Now, let us look at the present state of the Church under the confused and incoherent leadership of the present day hierarchy. In the diocese of Lincoln, Nebraska, there are two present day "factions" of the Roman Catholic Church, namely the parish of Saint Michael the Archangel Mission (SSPX) on the one hand, and the parish of St. Mary's Church and St. Elizabeth Hospital Chapel, as serviced by Fr. Karl Pikus (FSSP), on the other. Despite certain tensions existing between these two factions, many parishioners felt more or less free to move back and forth between the two, especially married couples where one partner favored one faction and the other favored the other, so the two of them would trade off alternate Sundays. Fulminations by either side against the other were rightly recognized by such parishioners as being statements of schismatic tendency and quite properly ignored. Everyone involved knew in their heart of hearts that both factions were fully and equally portions of THE Roman Catholic Church.

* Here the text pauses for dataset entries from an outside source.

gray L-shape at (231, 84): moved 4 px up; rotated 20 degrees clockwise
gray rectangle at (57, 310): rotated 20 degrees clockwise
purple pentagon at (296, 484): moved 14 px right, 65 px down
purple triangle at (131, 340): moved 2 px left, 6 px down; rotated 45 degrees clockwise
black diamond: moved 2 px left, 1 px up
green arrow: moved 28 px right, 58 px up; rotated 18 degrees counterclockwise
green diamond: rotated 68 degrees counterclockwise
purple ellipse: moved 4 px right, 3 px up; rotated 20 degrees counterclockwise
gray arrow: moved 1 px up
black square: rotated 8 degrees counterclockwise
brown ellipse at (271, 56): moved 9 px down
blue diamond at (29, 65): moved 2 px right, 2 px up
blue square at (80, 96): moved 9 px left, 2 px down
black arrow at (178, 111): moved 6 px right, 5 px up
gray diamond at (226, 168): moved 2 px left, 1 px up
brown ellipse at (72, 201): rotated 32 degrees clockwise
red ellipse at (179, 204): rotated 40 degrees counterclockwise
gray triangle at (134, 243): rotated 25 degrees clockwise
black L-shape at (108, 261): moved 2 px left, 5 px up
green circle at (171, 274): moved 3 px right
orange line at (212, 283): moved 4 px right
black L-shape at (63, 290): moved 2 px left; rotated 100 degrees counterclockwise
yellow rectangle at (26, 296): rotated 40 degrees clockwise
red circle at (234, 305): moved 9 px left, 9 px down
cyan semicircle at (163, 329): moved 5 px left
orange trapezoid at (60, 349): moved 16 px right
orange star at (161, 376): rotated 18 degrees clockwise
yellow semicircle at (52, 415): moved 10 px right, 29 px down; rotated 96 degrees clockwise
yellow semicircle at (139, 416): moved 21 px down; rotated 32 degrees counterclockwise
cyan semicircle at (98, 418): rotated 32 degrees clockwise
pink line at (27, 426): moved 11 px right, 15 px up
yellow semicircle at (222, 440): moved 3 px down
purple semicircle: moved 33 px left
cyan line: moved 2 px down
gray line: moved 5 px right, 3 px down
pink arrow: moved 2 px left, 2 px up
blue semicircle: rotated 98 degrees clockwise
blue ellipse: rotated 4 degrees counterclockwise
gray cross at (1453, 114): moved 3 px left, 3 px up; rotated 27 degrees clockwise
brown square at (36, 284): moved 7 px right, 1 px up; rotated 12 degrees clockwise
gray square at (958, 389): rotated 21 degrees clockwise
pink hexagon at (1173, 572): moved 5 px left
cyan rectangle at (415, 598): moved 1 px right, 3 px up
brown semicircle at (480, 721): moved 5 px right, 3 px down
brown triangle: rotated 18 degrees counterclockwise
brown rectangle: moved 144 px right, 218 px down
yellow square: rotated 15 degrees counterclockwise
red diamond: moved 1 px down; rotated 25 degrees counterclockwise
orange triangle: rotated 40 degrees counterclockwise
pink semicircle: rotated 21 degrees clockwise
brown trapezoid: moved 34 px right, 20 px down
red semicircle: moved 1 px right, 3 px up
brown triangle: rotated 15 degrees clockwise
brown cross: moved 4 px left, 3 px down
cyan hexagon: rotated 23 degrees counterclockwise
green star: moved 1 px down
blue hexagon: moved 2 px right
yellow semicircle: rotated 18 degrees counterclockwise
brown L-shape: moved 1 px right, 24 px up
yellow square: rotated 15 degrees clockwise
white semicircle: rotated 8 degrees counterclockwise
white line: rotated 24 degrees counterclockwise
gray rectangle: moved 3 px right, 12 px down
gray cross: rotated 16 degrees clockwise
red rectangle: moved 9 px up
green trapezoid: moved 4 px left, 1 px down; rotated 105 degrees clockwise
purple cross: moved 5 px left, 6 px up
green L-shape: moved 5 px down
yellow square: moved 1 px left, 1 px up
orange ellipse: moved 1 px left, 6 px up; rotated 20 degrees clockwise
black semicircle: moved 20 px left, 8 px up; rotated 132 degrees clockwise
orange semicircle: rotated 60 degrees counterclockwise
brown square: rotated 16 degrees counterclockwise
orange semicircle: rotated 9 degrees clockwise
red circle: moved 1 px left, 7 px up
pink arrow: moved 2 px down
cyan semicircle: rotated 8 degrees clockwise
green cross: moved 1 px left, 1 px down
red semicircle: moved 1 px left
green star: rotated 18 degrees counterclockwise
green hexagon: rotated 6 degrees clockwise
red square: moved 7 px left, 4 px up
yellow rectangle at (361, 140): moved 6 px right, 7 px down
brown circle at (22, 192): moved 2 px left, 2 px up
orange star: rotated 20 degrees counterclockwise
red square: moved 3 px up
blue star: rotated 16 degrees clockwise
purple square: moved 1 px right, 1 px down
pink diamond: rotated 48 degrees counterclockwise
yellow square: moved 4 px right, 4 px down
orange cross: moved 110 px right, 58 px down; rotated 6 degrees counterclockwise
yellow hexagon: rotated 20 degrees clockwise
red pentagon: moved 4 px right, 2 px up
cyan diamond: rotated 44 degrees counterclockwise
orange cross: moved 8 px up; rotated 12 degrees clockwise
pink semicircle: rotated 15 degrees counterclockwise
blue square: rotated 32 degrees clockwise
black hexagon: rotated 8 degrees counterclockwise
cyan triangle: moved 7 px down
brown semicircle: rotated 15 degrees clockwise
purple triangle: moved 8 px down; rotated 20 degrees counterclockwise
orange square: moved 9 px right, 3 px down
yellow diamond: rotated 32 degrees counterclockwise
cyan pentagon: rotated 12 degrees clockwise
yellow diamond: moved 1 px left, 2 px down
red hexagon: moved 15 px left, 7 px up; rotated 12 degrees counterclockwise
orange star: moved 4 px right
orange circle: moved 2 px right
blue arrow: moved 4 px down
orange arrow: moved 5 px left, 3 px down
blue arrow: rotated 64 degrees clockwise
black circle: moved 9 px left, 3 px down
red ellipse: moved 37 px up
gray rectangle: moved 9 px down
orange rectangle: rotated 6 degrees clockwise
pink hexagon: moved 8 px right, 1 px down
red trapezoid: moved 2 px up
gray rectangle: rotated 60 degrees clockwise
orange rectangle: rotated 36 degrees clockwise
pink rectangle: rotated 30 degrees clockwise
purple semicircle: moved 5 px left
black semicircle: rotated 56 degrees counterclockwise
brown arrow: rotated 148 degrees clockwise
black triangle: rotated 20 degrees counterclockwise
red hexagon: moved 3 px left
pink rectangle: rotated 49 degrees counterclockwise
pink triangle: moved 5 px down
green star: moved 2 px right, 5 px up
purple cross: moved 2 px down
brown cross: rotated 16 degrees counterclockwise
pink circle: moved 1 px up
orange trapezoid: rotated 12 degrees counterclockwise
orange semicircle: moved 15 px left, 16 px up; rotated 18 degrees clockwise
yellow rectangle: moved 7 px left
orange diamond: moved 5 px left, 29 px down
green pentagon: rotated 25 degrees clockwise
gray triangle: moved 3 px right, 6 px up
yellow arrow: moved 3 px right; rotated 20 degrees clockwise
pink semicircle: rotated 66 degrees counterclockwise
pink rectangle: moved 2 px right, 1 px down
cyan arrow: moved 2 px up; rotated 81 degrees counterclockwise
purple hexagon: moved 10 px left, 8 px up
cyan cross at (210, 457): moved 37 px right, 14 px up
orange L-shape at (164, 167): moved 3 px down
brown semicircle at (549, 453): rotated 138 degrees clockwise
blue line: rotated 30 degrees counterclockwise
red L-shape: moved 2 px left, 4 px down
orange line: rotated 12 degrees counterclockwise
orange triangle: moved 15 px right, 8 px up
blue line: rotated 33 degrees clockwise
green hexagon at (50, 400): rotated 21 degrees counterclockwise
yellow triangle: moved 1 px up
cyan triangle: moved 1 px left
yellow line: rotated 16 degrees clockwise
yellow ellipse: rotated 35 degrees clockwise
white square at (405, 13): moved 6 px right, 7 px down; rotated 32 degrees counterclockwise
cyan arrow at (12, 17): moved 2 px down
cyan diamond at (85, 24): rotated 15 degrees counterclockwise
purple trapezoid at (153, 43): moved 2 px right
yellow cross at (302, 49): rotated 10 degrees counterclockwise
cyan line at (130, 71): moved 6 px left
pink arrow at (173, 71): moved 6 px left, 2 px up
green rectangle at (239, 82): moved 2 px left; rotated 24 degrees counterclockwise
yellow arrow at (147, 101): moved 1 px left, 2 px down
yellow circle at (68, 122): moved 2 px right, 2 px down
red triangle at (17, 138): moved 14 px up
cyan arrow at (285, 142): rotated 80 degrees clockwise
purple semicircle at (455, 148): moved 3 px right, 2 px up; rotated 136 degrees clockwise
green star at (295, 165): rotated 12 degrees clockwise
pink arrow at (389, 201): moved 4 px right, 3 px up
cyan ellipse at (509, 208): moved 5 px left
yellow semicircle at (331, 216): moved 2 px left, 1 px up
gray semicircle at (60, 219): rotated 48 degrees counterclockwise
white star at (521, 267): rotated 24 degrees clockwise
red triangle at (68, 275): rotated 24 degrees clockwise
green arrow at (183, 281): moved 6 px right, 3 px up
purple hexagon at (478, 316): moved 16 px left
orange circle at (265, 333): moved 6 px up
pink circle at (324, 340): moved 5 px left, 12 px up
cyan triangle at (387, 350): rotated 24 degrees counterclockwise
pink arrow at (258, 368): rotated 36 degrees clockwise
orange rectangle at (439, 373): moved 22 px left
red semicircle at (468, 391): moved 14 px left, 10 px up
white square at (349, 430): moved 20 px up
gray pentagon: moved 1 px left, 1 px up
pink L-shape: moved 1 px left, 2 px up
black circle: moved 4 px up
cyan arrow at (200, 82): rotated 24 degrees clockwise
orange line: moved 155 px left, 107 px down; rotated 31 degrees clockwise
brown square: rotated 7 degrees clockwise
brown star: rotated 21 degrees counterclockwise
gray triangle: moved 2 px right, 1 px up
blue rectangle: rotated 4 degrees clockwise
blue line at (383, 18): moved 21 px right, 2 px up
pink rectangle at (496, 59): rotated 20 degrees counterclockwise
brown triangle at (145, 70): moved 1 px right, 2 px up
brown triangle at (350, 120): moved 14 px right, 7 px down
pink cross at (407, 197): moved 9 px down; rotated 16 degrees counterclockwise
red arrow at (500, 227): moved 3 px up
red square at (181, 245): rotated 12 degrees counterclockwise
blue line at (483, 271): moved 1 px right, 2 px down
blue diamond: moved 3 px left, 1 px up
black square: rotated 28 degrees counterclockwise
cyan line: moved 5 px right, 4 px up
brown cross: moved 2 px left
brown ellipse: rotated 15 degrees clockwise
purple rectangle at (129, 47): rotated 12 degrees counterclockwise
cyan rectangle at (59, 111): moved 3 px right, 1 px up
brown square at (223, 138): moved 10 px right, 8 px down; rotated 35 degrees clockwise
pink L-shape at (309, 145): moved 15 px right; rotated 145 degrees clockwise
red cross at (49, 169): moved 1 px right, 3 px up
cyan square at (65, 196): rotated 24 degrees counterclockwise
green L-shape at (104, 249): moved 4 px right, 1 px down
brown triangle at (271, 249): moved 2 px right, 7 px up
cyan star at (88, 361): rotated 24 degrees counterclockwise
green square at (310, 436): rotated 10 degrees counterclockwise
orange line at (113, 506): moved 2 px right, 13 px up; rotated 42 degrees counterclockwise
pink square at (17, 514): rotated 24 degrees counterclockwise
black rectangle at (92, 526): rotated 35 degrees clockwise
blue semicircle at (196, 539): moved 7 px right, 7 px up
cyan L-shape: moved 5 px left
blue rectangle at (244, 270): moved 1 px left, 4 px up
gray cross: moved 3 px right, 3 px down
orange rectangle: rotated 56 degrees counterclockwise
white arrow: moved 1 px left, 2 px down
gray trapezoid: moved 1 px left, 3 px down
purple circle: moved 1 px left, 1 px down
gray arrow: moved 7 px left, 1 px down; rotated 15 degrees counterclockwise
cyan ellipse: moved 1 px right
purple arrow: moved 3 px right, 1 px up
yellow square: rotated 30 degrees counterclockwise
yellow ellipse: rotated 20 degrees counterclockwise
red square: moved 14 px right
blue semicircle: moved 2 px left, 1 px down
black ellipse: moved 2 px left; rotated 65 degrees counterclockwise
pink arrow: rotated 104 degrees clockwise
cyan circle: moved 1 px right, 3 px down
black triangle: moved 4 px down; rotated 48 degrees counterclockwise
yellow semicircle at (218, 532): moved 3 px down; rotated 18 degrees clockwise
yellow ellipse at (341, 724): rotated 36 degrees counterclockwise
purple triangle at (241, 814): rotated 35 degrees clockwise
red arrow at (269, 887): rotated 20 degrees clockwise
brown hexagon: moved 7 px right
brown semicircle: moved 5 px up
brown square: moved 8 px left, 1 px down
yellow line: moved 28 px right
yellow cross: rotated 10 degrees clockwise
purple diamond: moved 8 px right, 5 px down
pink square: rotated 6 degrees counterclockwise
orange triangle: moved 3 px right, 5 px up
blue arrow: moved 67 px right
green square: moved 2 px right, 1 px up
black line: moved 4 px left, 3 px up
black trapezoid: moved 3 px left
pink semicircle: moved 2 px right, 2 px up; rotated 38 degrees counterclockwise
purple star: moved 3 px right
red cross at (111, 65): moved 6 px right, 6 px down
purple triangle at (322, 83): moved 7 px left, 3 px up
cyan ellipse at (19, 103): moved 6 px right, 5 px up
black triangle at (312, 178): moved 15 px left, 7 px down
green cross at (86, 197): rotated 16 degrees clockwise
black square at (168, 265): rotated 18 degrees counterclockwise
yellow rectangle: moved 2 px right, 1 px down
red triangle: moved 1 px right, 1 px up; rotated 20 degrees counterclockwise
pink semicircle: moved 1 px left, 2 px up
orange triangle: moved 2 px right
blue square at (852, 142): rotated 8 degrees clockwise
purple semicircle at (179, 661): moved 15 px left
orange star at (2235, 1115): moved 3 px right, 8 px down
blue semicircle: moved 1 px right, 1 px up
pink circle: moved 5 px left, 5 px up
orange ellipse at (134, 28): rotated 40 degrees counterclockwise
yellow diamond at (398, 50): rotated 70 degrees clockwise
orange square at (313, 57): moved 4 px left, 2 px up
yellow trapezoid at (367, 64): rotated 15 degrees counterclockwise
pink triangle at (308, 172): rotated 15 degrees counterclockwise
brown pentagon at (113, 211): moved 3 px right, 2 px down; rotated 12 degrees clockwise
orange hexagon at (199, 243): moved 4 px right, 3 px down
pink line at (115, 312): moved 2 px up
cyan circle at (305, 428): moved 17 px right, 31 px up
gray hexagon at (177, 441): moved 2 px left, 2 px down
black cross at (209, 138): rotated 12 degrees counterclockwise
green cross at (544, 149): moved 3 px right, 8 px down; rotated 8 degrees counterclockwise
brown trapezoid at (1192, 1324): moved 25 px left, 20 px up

Suddenly, along comes this Bishop's inept attempt to condemn saints and sinners alike. A wall was set up between Catholics and Catholics, a wall the Bishop himself constructed. It is HE who formally split the Catholic Church in his diocese right down the middle by basically saying, "all of you who happened to sit down on the pews to the right of the aisle are hereby excommunicated, and to those of you who happened to sit to the left of the aisle I give my blessing." If that is not "creating a schism," I sure would like to know what is. Parishioners are now forced to choose and take sides between factions leaving them no way to be Catholic without being schismatic as well, regardless of the faction they choose. Families with members sympathetic to competing factions who were previously able to work out their differences with some compromise may find themselves forced to split up. If so much as even one divorce occurs on account of this, I lay it at the bishop's door. Furthermore, schism as defined in canon law not only consists of adhering to a false pope or rejecting a true pope, but also can consist of "refusal of communion with other members of the Church," communion in this context meaning association or friendship or fellowship, as in the "Communion of Saints," not the Eucharist. By cutting himself off from certain "other members of the Church" and causing others to do likewise, Bp. Bruskewitz makes himself a schismatic who can and should be formally so charged.
If he wants to save himself a lot of trouble (including no doubt a formal rebuke from the Vatican), he would be very well advised to reverse his faux pas of including loyal Catholics among those he sees fit to condemn. And as for you, if you are to retain any credibility at all, you have the duty to put to rights the poor scholarship which caused you to omit any references to Cardinal Ratzinger's relationship to all of this. There is no need to print or acknowledge this letter (unless you wish to), just put the correction in a future issue of This Rock as described above. That would be sufficient.